What is being asked:
Which lines of the records below contain the string "assign"? Report each of them.

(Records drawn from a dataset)
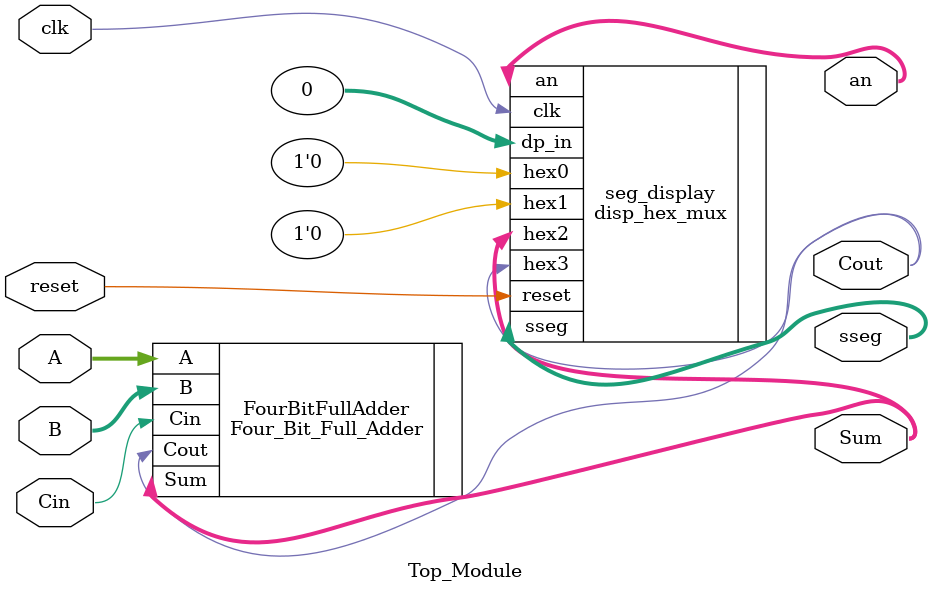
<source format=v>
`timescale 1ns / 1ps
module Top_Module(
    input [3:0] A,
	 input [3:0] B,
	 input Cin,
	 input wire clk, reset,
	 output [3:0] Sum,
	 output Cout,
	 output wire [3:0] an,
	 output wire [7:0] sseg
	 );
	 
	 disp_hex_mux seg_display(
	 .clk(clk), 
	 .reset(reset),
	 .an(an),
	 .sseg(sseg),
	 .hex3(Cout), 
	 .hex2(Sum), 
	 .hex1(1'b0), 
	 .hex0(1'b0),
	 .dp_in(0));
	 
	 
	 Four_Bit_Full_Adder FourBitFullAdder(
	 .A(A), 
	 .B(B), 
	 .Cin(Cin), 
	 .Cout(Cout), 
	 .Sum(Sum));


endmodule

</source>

* * *

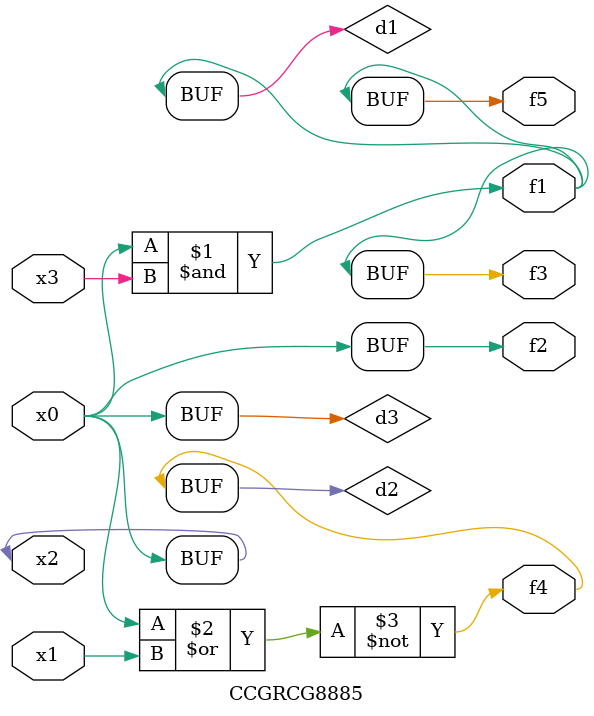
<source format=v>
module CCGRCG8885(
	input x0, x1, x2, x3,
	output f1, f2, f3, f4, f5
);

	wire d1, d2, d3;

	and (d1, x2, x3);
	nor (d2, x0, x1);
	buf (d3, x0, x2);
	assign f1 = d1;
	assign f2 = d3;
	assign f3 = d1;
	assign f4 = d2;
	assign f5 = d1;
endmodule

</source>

Response to the exercise:
	assign f1 = d1;
	assign f2 = d3;
	assign f3 = d1;
	assign f4 = d2;
	assign f5 = d1;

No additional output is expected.